Collected data entries:
Start of Block

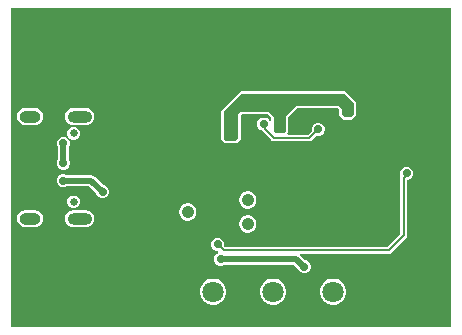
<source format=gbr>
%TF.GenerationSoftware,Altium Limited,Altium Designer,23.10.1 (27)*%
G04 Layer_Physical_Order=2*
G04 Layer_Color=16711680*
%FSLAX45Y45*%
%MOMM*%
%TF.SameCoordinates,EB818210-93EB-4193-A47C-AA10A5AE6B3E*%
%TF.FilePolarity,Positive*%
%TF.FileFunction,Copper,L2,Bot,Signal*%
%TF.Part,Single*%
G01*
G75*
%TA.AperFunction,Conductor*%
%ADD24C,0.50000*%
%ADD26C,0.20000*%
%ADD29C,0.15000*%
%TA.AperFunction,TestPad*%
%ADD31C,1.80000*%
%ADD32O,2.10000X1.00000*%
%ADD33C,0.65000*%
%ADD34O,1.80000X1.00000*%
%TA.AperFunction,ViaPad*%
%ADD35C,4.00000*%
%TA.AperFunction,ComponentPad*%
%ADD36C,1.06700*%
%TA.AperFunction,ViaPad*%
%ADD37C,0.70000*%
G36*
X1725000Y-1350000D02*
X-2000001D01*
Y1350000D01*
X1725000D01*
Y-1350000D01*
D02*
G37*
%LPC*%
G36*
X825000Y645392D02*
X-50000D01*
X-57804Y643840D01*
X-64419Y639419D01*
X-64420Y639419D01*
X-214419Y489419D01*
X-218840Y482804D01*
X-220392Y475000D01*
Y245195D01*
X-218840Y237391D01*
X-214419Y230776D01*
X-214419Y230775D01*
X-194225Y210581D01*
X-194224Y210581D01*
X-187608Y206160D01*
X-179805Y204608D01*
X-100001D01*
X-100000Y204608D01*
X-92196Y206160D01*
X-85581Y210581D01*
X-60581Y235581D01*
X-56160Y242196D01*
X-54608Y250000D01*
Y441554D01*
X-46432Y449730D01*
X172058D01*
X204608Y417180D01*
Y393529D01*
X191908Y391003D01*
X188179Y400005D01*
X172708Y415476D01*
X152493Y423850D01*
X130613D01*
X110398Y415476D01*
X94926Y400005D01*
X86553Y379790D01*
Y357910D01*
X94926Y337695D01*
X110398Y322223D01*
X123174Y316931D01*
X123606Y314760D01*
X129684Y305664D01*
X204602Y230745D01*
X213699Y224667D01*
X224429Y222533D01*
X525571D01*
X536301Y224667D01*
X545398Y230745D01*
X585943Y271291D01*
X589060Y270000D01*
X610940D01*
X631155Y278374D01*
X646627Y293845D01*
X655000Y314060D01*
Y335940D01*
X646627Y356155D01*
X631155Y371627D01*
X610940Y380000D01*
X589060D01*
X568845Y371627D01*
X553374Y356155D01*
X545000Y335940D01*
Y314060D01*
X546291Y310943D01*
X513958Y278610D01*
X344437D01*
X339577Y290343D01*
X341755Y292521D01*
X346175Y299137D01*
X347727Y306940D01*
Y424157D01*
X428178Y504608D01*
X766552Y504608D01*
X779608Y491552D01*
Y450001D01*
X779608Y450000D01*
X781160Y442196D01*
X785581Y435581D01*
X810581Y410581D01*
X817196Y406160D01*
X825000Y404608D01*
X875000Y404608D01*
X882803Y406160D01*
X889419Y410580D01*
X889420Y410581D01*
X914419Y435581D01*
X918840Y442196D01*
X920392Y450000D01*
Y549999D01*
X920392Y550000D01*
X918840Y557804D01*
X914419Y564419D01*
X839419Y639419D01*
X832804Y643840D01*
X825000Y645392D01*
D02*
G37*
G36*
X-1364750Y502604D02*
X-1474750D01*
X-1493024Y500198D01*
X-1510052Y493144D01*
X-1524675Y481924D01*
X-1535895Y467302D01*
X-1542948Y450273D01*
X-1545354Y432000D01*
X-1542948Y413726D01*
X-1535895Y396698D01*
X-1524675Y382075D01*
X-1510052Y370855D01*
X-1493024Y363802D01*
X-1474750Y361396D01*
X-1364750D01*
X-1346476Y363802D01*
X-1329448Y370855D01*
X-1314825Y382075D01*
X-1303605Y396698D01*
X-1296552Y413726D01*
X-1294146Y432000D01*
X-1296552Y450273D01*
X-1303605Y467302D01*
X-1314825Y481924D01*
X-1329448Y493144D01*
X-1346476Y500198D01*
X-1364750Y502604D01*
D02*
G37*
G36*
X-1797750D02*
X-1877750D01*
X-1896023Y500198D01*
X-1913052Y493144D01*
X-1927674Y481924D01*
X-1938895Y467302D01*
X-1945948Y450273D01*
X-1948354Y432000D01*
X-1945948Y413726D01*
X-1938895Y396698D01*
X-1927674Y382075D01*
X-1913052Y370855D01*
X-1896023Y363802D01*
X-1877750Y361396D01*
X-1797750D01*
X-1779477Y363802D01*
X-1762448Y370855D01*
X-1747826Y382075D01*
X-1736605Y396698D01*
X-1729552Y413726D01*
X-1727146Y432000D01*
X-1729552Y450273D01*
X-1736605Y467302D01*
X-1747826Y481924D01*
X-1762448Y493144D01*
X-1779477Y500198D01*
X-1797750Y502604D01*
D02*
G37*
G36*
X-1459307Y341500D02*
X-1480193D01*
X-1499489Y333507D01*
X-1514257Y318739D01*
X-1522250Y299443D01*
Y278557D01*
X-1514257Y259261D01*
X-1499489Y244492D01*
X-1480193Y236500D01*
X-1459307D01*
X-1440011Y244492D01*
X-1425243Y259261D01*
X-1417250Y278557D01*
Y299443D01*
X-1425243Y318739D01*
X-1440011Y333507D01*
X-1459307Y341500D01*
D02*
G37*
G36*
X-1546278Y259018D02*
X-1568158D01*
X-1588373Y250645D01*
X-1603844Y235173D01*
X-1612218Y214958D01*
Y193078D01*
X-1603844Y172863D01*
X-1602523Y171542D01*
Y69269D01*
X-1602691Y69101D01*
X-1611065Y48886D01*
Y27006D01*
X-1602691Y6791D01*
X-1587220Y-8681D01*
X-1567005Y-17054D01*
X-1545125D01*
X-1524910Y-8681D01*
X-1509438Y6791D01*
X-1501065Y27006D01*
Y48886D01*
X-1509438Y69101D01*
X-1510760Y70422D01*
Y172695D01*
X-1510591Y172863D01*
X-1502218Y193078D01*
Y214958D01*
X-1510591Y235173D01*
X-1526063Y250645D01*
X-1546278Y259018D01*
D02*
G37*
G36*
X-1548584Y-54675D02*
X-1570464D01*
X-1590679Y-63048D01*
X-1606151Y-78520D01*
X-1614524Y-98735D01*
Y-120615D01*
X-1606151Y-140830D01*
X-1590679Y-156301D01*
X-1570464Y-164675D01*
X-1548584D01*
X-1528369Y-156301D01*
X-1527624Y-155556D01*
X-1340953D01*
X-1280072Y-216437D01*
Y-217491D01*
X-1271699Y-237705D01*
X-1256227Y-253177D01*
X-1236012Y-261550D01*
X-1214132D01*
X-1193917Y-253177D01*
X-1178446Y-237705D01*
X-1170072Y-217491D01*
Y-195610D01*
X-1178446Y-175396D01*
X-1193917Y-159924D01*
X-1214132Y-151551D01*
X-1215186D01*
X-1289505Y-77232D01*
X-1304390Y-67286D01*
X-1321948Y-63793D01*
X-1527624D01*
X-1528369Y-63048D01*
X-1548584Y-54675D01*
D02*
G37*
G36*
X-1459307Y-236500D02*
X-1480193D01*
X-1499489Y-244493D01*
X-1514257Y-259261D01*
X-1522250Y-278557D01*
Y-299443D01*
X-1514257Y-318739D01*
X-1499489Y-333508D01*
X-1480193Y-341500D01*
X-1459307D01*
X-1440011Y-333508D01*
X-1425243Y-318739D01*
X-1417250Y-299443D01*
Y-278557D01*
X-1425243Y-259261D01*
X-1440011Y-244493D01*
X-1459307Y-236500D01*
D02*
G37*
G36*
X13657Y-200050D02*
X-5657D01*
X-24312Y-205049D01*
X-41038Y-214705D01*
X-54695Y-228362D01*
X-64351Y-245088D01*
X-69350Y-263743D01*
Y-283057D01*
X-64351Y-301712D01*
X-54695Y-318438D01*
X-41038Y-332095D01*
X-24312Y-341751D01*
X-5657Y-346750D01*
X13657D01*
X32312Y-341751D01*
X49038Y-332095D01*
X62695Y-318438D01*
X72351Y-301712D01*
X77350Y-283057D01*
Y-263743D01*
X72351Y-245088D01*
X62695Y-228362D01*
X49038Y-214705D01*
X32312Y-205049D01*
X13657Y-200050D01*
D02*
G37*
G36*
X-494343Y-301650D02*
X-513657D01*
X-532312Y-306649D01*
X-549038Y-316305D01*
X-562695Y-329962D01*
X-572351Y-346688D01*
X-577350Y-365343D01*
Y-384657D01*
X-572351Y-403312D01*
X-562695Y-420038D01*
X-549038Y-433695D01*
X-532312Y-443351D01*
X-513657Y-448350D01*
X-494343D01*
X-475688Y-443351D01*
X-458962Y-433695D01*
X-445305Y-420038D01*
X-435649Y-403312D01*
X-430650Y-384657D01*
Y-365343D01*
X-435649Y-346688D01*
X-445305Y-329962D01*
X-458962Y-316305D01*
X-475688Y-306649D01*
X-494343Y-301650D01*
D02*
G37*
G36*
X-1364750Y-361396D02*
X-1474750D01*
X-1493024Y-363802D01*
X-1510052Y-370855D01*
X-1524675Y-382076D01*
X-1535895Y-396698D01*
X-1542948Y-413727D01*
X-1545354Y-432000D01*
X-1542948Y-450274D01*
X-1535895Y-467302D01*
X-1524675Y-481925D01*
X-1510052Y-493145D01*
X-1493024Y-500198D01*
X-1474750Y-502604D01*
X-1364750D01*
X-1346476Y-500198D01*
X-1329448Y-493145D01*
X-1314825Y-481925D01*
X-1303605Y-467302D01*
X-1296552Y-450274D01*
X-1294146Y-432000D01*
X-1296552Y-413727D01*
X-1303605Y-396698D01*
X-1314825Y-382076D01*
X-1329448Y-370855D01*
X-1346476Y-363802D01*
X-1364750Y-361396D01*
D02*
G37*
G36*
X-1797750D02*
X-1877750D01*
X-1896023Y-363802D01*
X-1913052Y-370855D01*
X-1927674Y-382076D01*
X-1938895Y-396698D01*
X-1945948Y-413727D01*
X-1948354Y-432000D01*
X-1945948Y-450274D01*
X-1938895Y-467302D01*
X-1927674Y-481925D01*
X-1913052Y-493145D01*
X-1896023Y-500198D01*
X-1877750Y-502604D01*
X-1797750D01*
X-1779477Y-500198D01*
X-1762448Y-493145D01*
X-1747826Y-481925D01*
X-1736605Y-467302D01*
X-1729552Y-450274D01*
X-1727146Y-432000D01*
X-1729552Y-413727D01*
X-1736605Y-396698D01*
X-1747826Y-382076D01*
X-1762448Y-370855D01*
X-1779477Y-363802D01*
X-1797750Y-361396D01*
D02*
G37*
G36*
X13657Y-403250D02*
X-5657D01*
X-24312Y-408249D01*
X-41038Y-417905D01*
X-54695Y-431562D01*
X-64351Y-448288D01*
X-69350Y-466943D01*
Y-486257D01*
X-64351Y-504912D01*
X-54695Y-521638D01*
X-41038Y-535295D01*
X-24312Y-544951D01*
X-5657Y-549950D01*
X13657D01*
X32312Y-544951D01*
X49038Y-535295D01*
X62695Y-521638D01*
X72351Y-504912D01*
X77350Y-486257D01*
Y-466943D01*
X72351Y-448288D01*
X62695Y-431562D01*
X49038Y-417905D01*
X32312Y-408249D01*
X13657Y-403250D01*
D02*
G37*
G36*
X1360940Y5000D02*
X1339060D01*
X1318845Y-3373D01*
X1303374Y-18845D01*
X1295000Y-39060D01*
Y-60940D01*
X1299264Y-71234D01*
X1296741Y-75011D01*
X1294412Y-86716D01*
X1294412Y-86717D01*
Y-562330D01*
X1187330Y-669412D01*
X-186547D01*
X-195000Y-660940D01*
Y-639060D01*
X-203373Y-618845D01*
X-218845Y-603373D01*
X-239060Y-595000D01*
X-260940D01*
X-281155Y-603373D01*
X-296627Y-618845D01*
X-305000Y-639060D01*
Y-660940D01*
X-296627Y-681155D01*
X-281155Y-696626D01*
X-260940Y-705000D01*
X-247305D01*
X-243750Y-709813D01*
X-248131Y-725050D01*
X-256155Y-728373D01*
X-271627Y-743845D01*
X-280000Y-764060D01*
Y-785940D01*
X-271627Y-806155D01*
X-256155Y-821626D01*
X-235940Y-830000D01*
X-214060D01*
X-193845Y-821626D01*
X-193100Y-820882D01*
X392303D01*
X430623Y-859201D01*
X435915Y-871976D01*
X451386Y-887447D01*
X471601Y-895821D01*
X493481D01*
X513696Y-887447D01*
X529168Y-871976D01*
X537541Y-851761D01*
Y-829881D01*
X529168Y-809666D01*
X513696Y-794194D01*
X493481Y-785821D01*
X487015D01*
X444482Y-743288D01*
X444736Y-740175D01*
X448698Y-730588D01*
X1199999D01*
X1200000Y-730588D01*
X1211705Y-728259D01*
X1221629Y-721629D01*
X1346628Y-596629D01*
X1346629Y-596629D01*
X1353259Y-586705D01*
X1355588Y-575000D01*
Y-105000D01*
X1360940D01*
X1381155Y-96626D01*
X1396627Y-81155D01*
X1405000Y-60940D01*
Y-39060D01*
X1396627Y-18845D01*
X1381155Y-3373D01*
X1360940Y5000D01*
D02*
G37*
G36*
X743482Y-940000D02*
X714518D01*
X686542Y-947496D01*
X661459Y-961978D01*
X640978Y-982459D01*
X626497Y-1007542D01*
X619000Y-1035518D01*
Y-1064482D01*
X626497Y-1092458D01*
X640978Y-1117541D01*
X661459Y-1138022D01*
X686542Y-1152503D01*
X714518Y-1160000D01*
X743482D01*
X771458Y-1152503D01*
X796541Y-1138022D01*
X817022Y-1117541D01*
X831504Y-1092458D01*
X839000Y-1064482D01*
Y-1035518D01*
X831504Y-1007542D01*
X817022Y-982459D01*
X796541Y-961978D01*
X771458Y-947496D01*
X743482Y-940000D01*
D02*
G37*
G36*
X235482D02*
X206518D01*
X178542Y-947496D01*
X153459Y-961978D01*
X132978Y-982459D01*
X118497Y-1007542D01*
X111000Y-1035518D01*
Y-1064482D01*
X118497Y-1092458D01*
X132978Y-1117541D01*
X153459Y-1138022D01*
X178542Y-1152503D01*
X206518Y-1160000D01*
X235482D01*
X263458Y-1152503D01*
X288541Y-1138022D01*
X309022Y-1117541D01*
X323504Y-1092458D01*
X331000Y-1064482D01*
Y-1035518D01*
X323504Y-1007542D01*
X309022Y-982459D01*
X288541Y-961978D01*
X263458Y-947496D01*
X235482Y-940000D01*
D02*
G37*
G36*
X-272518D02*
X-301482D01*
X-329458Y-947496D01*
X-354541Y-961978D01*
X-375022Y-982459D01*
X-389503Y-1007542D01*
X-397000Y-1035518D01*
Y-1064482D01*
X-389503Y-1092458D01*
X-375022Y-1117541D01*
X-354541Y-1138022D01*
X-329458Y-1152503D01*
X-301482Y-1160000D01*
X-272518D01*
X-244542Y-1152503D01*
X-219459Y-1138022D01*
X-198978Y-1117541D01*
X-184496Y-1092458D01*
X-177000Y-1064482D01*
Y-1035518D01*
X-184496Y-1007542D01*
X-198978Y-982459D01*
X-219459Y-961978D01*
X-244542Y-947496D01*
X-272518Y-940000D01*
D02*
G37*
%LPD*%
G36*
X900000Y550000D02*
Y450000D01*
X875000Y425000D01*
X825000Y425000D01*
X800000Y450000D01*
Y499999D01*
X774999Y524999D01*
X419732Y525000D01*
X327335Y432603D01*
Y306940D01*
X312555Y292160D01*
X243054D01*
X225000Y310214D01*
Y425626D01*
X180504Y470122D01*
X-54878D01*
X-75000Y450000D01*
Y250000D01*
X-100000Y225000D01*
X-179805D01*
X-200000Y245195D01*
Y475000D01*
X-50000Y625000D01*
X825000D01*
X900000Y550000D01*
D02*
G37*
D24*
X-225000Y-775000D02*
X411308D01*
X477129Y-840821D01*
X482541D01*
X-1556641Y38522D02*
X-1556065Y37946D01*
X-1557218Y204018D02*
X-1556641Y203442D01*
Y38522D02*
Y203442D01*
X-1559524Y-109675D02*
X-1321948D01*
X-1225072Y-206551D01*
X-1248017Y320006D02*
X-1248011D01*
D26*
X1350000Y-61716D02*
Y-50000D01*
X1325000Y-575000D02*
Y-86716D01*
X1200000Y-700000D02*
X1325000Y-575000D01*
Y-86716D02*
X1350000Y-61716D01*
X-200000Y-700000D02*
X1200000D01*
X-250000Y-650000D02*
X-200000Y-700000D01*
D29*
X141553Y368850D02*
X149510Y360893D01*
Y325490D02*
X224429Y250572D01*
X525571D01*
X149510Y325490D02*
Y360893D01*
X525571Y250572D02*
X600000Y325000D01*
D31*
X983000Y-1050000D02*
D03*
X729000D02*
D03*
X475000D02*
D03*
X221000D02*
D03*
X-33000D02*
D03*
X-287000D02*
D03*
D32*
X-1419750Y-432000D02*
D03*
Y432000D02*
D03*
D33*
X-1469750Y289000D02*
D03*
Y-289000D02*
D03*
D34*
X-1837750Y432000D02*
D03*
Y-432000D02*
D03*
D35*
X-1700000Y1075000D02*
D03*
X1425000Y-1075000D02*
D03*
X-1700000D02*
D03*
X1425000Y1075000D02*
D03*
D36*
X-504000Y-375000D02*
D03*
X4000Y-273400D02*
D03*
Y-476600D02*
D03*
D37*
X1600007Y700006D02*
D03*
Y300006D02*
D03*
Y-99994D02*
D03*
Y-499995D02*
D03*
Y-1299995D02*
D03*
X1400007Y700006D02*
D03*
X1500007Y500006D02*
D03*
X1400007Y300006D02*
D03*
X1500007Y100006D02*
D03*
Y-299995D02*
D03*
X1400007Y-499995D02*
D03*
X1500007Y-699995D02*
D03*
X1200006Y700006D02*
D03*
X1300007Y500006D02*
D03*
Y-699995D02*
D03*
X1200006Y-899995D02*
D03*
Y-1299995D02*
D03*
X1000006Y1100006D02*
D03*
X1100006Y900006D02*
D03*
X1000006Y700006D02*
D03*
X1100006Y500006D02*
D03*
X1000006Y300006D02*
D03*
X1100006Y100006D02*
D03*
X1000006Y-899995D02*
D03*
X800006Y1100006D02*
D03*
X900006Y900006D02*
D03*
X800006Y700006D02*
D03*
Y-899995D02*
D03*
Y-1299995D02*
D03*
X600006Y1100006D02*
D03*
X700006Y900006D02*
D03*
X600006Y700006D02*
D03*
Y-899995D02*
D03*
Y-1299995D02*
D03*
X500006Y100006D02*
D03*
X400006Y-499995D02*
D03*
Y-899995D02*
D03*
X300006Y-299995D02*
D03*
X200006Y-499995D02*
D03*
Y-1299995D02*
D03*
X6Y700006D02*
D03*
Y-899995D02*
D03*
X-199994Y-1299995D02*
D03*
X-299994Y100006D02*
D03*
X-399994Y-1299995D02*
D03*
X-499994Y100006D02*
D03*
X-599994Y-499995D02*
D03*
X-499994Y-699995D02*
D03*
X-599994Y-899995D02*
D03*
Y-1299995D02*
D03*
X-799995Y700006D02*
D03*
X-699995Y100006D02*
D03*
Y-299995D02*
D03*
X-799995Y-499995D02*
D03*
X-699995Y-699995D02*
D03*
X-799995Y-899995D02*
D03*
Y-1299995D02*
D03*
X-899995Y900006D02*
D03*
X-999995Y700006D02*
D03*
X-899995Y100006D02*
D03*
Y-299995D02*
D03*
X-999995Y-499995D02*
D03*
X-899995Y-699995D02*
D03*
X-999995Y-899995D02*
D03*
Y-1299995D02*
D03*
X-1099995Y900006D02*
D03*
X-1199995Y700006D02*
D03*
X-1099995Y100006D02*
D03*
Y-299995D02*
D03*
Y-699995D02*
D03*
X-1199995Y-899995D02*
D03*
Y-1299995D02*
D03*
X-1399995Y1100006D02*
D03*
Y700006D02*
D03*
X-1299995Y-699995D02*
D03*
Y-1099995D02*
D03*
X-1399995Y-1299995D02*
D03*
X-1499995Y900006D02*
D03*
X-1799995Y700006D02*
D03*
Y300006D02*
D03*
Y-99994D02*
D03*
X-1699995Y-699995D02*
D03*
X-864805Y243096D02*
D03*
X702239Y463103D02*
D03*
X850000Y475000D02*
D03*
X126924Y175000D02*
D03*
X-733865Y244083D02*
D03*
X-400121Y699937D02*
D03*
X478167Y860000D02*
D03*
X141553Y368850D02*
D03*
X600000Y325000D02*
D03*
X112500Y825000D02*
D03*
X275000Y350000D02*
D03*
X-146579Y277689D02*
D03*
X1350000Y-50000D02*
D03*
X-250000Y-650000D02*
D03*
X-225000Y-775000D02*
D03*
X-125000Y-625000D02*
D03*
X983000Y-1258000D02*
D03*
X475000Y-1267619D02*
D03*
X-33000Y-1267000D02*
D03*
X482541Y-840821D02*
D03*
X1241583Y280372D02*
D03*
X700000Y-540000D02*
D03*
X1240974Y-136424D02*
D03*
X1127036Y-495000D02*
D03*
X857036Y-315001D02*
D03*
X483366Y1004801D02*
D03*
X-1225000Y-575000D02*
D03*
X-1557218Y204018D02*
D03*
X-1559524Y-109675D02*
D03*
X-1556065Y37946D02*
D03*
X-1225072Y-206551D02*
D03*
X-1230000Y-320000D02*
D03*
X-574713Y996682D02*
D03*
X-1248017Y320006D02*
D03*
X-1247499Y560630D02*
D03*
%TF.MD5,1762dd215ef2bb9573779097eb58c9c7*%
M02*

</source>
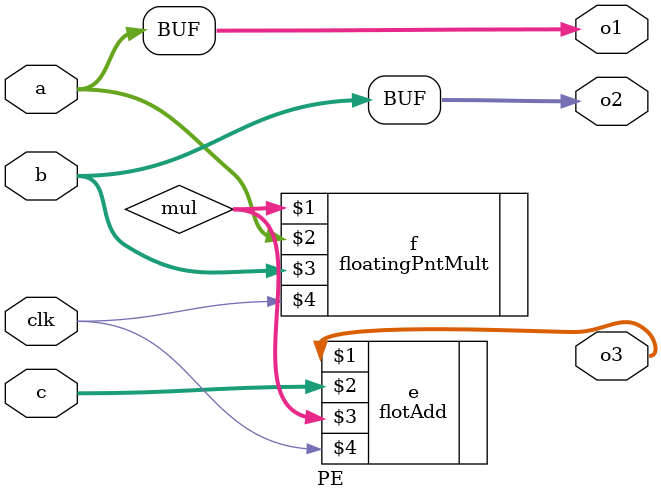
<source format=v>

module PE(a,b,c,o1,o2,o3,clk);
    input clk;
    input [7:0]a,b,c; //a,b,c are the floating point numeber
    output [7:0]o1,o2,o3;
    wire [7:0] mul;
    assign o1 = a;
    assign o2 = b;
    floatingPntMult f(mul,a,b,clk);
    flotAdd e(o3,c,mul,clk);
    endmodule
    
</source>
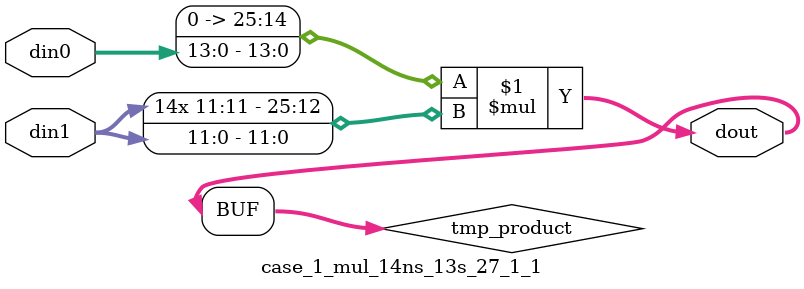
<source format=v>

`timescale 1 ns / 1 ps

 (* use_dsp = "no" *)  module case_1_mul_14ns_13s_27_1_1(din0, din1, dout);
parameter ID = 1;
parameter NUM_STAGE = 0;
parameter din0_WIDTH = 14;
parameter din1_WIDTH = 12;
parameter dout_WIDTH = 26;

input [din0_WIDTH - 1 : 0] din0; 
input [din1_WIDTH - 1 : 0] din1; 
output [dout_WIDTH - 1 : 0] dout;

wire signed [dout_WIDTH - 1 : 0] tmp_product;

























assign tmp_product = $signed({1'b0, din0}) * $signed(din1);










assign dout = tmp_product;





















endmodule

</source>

End of Block

*PROBLEM DESCRIPTION:*
Using only the entries above, output the line with "X-1762448Y370855D01*", the line with "X-1514257Y318739D01*", and all lines between them, exactly as they stand.

*EXERCISE OUTPUT:*
X-1762448Y370855D01*
X-1747826Y382075D01*
X-1736605Y396698D01*
X-1729552Y413726D01*
X-1727146Y432000D01*
X-1729552Y450273D01*
X-1736605Y467302D01*
X-1747826Y481924D01*
X-1762448Y493144D01*
X-1779477Y500198D01*
X-1797750Y502604D01*
D02*
G37*
G36*
X-1459307Y341500D02*
X-1480193D01*
X-1499489Y333507D01*
X-1514257Y318739D01*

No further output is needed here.